A brief note on the Dyatlov Pass victims

Anna Arutunyan, my illustrious colleague, did a story this week on the Dyatlov Pass incident. The “incident” is really whatever it was that killed nine hikers on the appropriately named Mountain of the Dead in the Urals, in 1959. A new book has come out in Russia, and a new movie by Renny Harlin is coming out soon – so it only seemed appropriate to dig into the past again.

Whereas before I was pretty certain that, in spite of all of the entertaining conspiracy theories out there, it came down to an avalanche and the bizarre behavior that’s commonly associated with hypothermia, now I’m not so sure.

Maybe I’ve lived in Russia for too long – but military testing gone awry seems to be the more likely theory to me now. They did abandon their tent in a hurry – but they were also cutting it from the inside at first, making efforts to peek out and take a look at something. If the government was testing rockets in the area, they may have been confused about what they were seeing.

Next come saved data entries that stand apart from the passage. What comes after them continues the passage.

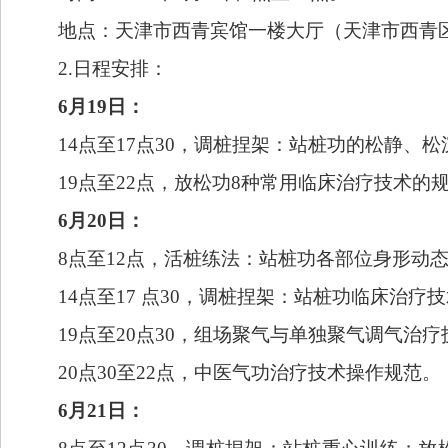
地点：天津市西青宾馆一楼大厅（天津市西青区
2.日程安排：
6月19日：
14点至17点30，调桩捏架：站桩功的松静、
19点至22点，放松功8种常用临床治疗技术的
6月20日：
8点至12点，活桩练法：站桩功各部位身形动
14点至17 点30，调桩捏架：站桩功临床治
19点至20点30，组场聚气与单独聚气调气治
20点30至22点，中医气功治疗技术操作规范。
6月21日：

After that, it’s possible that panic set in when they left the tent. As Anna’s story notes, investigators concluded that at least three of them were trying to make their way back to the tent when they died. Still, their injuries, some of them downright strange (like skull damage with no visible bruising) invite other possibilities.

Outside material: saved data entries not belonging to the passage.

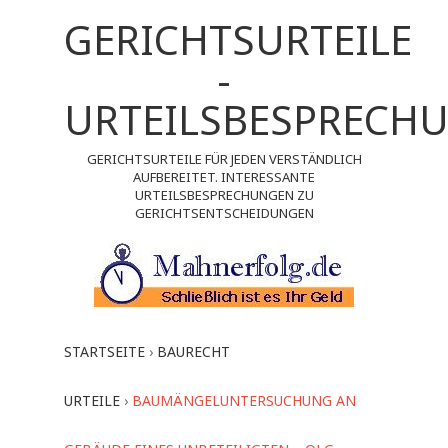
GERICHTSURTEILE
-
URTEILSBESPRECH
GERICHTSURTEILE FÜR JEDEN VERSTÄNDLICH
AUFBEREITET. INTERESSANTE
URTEILSBESPRECHUNGEN ZU
GERICHTSENTSCHEIDUNGEN
STARTSEITE
›
BAURECHT
URTEILE
›
BAUMÄNGELUNTERSUCHUNG AN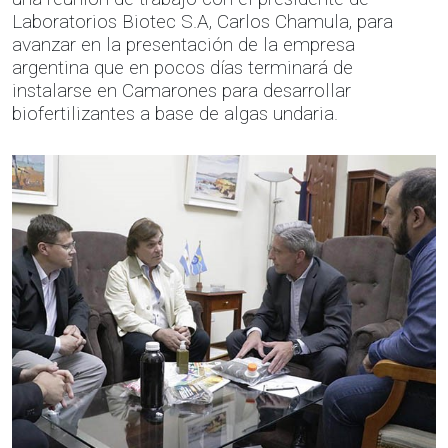
Laboratorios Biotec S.A, Carlos Chamula, para
avanzar en la presentación de la empresa
argentina que en pocos días terminará de
instalarse en Camarones para desarrollar
biofertilizantes a base de algas undaria.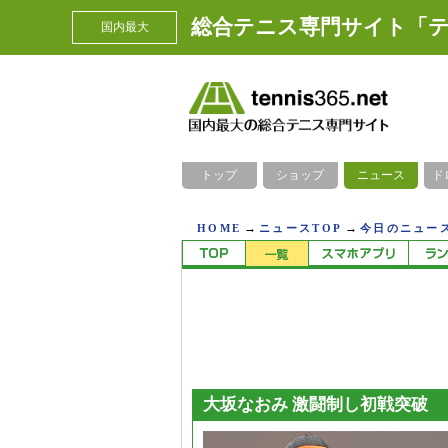
総合テニス専門サイト「テ
国内最大
トップ
ショップ
ニュース
ド
→
→
HOME
ニュースTOP
今日のニュース
大坂なおみ 激闘制し初戦突破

The conspiracy theories often obscure the sad awfulness of this story. You’ve got a bunch of student hikers off on an adventure – and you end up with this, with journalists still trying to pore over the details of the deaths decades later. A lot of the case files still remain top secret, in the meantime. I mean, yeah, this is Russia, where your grandma’s knitting patterns might wind up being labeled top secret, but still. I wish they would make more stuff public – though probably not under this administration.

The Dyatlov Pass story is a good reminded that the landscape never belongs to us. Especially not in Russia – but really, it doesn’t belong to us anywhere. It can turn on us in a second. So much of our art, so much of what we produce, is ultimately about that.